- [Dataset excerpts]:
────────────────────────────────────────

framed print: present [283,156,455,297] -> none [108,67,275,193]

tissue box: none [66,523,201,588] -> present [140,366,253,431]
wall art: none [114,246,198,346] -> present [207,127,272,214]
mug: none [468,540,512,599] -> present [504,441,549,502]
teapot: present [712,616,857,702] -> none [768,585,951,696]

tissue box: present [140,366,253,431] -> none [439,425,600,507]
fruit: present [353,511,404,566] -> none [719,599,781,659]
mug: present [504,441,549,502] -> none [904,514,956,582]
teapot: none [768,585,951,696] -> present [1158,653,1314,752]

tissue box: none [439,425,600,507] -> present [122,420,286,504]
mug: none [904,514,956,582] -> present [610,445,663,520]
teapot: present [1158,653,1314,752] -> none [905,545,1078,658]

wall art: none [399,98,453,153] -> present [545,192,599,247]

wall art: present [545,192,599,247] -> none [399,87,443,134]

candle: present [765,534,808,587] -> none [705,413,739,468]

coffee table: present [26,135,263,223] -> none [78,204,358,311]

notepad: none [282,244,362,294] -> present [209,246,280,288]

────────────────────────────────────────

Up to and including the line with "wall art: present", print every line of the records from the start.

framed print: present [283,156,455,297] -> none [108,67,275,193]

tissue box: none [66,523,201,588] -> present [140,366,253,431]
wall art: none [114,246,198,346] -> present [207,127,272,214]
mug: none [468,540,512,599] -> present [504,441,549,502]
teapot: present [712,616,857,702] -> none [768,585,951,696]

tissue box: present [140,366,253,431] -> none [439,425,600,507]
fruit: present [353,511,404,566] -> none [719,599,781,659]
mug: present [504,441,549,502] -> none [904,514,956,582]
teapot: none [768,585,951,696] -> present [1158,653,1314,752]

tissue box: none [439,425,600,507] -> present [122,420,286,504]
mug: none [904,514,956,582] -> present [610,445,663,520]
teapot: present [1158,653,1314,752] -> none [905,545,1078,658]

wall art: none [399,98,453,153] -> present [545,192,599,247]

wall art: present [545,192,599,247] -> none [399,87,443,134]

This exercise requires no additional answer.